Neat. Looks like the tables are exactly where they are in SQ80 OS1.8 (of 
which ESQ1 OS3.5 is essentially a backport, so I'm not too surprised).

You'll find the multisample mapping from $1000-$14cf/OSLO -- and 
indeed being identical to the SQ80 waves, i.e. also containing 
information about the SQ80-specific waves.

Same goes for raw parameters at $14b0-$170b/OSLO.

Wave names are stored at $63b8-$6477/OSLO, but this time restricted to 
the original 32 ESQ1 waves. No space left for additional wave forms at 
that very place, so you might use some other memory area for wave names 
and change the hook at $4beb/OSHI (=$abeb effective memory address).

Spare memory area for own experiments you have from $2558-$2fff and also 
from $678e to $6fff, but then you need to adjust banking of OSLO (which 
gets banked 4k-wise into $7000-$7fff), i.e. setting the DUART to select 
bank 2/6 instead of bank 1 or using the respective bank switch routine 
in OSHI.

Also spare are $7223-7fdf in OSHI; since OSHI is completely available 
between $8000 and $ffff, this might also be an interesting area to use 
since you don't need to fiddle around with OSLO banking.

Although I'd use that "upper memory" area for hooks and extensions, like 
selecting the desired OSLO bank, get required data, and changing back to 
the original bank.

> This got me to thinking about what other factors in such "digital" 
> devices might be manipulated experimentally. The ESQ would be a 
> candidate, I have seem working ones as cheap as $50, and didn't they 
> make like 50,000 of them?

...and don't I have >20 replacement boards left? :)

> For example, if the patch data is stored as a series of 8 bit values in
> non-volatile RAM, an A to D converter could be "wedged" at some address
> location to allow that value to be controlled by a voltage in real time. As
> long as you do not disrupt the internal read timing of the micro-p.

Go ahead. The cartridge slot is your friend: from $0000-$0ff0 the 
"CARTA" bank is stored, $1000-$1ff0 holds "CARTB". Just flag $1ffd/$1ffd 
to let the ESQ know about data present. You could even run your very own 
code out of a cartridge, if you put the "magic cookie" 0x55 into address 
$1fff of the cartridge. (Forget about interrupts, though, since these 
are hard-coded to routines in OSHI, i.e. the reset vectors are not 
alterable without patching OSHI first.)

Timing is no problem as long as you update memory on the "wrong" E phase 
(E=0) while the 6809 is not accessing the bus.

However...

> A 20 MSPS A to D is only 5 dollars.

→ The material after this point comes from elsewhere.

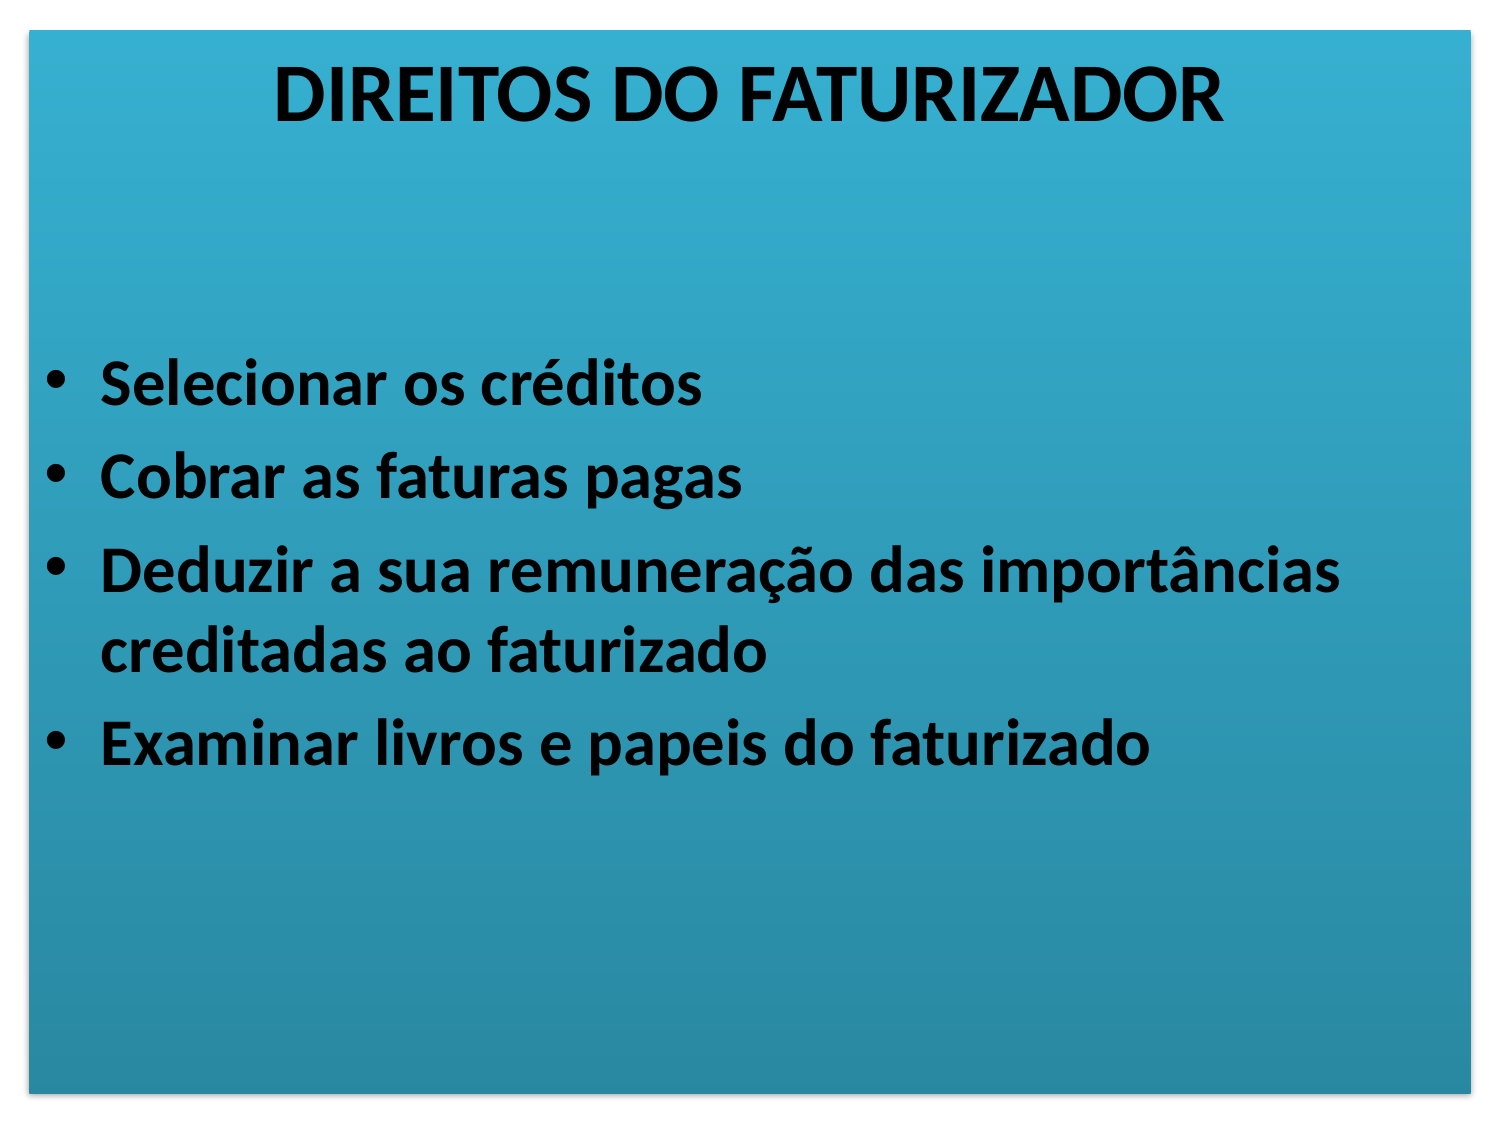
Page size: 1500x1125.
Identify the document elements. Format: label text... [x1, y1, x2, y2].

text_box DIREITOS DO FATURIZADOR Selecionar os créditos Cobrar as faturas pagas Deduzir a sua remuneração das importâncias creditadas ao faturizado Examinar livros e papeis do faturizado [29, 30, 1471, 1094]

If you combined that with a 
> multiplexor and an FPGA to handle the "false" RAM address latches and 
> address decoding, a large number of data points could be made voltage 
> controllable in real time with little additional hardware cost.

...that wouldn't work as expected, since the ESQ1 will translate the 
sound data into a different data structure for sound generation; this 
happens once at program change for a given channel (keyboard=track0, 
track1-8 of sequencer).

Edit data is translated with every new keystroke, so still impossible to 
just mangle the edit data for *realtime* alteration.

So what you need to do for realtime efforts is to directly mangle with 
the realtime data; however, this requires diving deep into the voice 
assigner to keep track of which track (see above) is assigned to which 
hardware voice realtime data slot. Not impossible, but a major effort.

Rainer